Advertisement

Feds Charge 18 Former NBA Players in Health Care Fraud Case

Eighteen former NBA players have been charged with the federal felony offense of conspiracy to commit health care fraud and wire fraud, in addition to a charge for aggravated identity theft. The players are accused of submitting false invoices to health care providers in a scheme to defraud the collectively bargained Health and Welfare Benefit Plan, which is intended to provide financial benefits to retired players who have legitimate and serious health issues.

The charges are detailed in a 32-page indictment filed by U.S. Attorney Audrey Strauss in the Southern District of New York. A conviction on the conspiracy charge carries a maximum sentence of 20 years in prison, while aggravated ID theft carries a two-year sentence. Prosecutors contend that, over the course of the scheme, the players submitted false claims totaling $3.9 million, which led to unwarranted payments of about $2.5 million.

More from Sportico.com

Terrence Williams, who played for the Nets, is accused of emailing false and fraudulent dental office emails for a group of players, including Ruben Patterson, Glen Davis and Jamario Moon, in 2018 and 2019. Williams is portrayed as taking kickbacks from the players, whom prosecutors describe as his co-conspirators.

According to the government, the invoices showed, for example, that former NBA player Greg Smith received IV sedation and endodontic therapy (root canals) and crowns on eight teeth while he was out of the country, traveling to Taiwan. In fact, box scores showed he played for the 2018 Bank of Taiwan basketball team while he was allegedly receiving dental services.

Davis, who played for the Celtics, allegedly schemed to claim that he received crowns on eight teeth at a dental office in Beverly Hills for $27,000. The government claims he wasn’t in California on that date and says flight records show that Davis took a flight from Las Vegas to Paris.
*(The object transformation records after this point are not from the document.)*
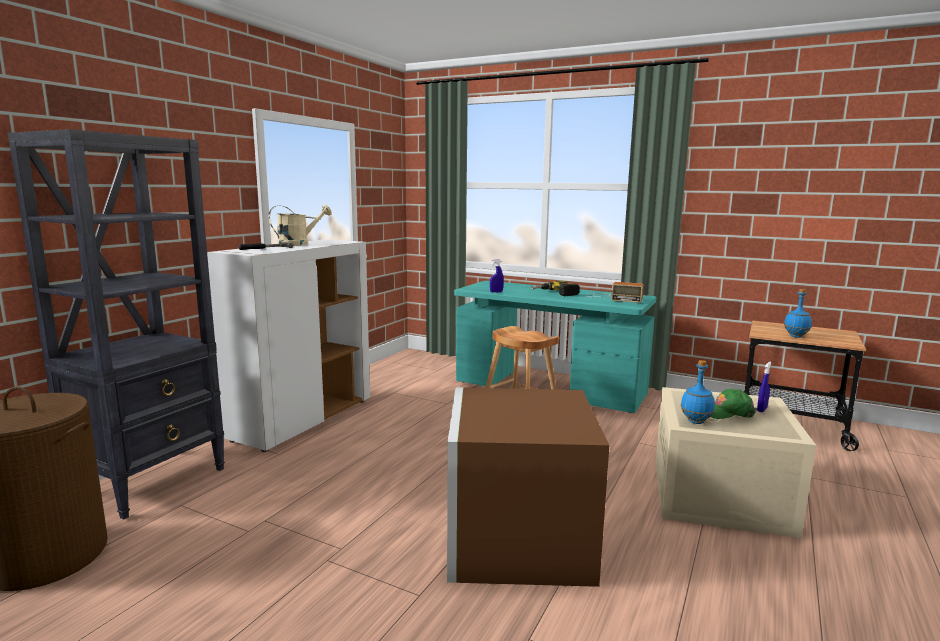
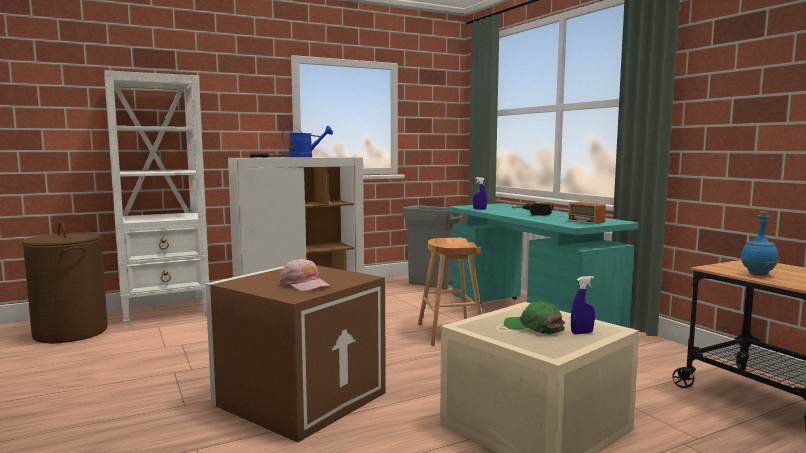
camera: 35 degrees right, 5 degrees down
(151, 481) = (166, 312): black bookcase -> white bookcase
(298, 244) = (305, 157): beige watering can -> blue watering can
(412, 373) = (431, 285): none -> grey trash can
(549, 417) = (305, 284): none -> pink cap
(696, 422) = (480, 326): blue bottle -> none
The indictment references geolocation data taken from Davis’s cellphone. According to Basketball Reference, Davis earned $34.4 million in his eight-year NBA career from 2007 to 2015.

Another former Celtic, Milt Palacio, is also accused of wrongful conduct. Palacio, a reserve guard in the 2000s who gained brief fame for a last-second shot to beat the Nets, earned $5 million over 7 NBA seasons. Yet in 2019, prosecutors contend, he submitted invoices containing “the same invoice numbers, same service dates, same treatments and the same dollar amounts,” as another former NBA player, Melvin Ely.

Prosecutors also noticed that players had a suspicious pattern of submitting invoices for many of “the same purported procedures on the same teeth on the same dates.” To illustrate, the indictment says that Davis, Tony Wroten and Tony Allen each had endodontic therapy on the same six teeth on the same date, and crowns on the same six teeth on another shared date.

The players will have an opportunity to defend themselves and challenge the accusations.

(The story was updated with more details from the indictment.)